Please filter the entries for the word "table" and copy every line that has it.

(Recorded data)
■ ■ ■ ■ ■
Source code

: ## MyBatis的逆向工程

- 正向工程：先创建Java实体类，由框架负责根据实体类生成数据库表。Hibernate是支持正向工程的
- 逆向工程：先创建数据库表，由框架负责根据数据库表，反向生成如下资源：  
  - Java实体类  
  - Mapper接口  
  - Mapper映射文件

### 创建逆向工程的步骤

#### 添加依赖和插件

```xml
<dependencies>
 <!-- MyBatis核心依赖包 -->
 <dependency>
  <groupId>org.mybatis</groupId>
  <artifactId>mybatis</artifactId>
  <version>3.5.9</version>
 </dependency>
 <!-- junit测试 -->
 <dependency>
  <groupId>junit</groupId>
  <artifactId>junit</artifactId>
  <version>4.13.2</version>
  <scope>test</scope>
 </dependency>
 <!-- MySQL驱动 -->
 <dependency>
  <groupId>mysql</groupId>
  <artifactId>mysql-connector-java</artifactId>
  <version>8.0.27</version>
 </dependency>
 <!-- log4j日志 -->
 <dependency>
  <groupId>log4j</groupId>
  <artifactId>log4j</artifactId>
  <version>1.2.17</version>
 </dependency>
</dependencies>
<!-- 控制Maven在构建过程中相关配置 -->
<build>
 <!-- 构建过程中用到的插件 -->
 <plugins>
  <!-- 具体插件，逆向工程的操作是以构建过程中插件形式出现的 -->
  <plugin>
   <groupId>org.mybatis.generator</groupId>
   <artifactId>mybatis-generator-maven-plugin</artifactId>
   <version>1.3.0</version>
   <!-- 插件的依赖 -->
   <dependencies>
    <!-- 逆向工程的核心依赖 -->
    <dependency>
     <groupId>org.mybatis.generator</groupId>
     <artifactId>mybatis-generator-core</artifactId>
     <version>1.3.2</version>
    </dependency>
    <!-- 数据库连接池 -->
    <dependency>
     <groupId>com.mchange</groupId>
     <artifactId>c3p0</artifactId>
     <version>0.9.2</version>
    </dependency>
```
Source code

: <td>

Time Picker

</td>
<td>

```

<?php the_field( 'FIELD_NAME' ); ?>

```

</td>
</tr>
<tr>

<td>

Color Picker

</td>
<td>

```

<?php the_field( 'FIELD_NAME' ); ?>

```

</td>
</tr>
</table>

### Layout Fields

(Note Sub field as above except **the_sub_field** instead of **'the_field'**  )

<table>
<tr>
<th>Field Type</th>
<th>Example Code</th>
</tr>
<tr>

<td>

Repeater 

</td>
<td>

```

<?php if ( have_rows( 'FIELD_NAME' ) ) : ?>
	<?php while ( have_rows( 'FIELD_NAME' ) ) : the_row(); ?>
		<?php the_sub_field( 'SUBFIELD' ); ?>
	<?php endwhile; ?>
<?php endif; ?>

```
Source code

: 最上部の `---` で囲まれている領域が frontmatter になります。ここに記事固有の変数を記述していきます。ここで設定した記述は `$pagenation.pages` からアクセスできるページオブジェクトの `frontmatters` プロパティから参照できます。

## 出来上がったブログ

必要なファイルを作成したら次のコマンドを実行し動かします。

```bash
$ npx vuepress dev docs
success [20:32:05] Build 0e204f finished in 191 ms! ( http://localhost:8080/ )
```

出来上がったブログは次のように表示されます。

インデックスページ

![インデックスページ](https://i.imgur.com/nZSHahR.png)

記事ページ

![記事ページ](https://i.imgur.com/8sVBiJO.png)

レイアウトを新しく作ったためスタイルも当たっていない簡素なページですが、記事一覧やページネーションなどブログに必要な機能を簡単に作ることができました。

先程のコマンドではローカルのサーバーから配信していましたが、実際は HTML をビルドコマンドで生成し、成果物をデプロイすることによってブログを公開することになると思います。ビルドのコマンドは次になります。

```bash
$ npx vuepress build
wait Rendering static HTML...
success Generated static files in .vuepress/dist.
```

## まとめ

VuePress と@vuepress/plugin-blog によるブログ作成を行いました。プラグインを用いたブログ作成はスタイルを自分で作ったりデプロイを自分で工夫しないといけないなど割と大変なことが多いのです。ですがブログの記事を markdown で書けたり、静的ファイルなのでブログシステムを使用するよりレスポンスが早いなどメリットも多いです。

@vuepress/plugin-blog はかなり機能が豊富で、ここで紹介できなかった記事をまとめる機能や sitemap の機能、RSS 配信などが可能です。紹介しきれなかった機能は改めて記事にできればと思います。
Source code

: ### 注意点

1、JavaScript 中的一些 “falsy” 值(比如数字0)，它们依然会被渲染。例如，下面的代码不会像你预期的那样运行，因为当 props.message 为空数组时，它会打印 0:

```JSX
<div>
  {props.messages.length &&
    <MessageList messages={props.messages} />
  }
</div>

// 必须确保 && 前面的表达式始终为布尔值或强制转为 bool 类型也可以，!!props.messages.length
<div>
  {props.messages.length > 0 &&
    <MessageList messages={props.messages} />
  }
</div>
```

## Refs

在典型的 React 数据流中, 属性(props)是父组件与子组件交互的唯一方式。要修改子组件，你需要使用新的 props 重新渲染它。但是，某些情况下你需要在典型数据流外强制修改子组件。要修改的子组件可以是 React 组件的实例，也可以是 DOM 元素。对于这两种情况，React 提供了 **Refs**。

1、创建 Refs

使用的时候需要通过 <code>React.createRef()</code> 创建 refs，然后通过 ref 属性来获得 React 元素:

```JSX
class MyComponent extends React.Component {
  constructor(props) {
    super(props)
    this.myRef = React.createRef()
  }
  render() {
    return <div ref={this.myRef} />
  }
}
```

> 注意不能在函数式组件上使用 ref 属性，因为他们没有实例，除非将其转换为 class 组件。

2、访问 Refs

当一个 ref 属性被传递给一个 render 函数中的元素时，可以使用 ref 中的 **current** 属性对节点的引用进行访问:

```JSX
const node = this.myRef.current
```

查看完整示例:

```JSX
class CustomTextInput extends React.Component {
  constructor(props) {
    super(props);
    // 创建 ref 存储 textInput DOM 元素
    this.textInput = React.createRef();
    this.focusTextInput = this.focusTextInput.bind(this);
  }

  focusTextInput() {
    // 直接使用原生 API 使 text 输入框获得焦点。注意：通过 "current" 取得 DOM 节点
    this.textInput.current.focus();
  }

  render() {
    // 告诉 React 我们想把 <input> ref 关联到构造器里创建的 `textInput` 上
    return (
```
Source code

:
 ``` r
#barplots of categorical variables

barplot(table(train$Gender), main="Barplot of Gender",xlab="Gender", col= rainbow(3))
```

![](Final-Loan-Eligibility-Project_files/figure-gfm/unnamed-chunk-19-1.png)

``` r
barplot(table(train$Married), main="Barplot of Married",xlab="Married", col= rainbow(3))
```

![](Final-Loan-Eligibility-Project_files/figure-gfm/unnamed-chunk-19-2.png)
■ ■ ■ ■ ■
→ Output for this task
</table>
<table>
barplot(table(train$Gender), main="Barplot of Gender",xlab="Gender", col= rainbow(3))
barplot(table(train$Married), main="Barplot of Married",xlab="Married", col= rainbow(3))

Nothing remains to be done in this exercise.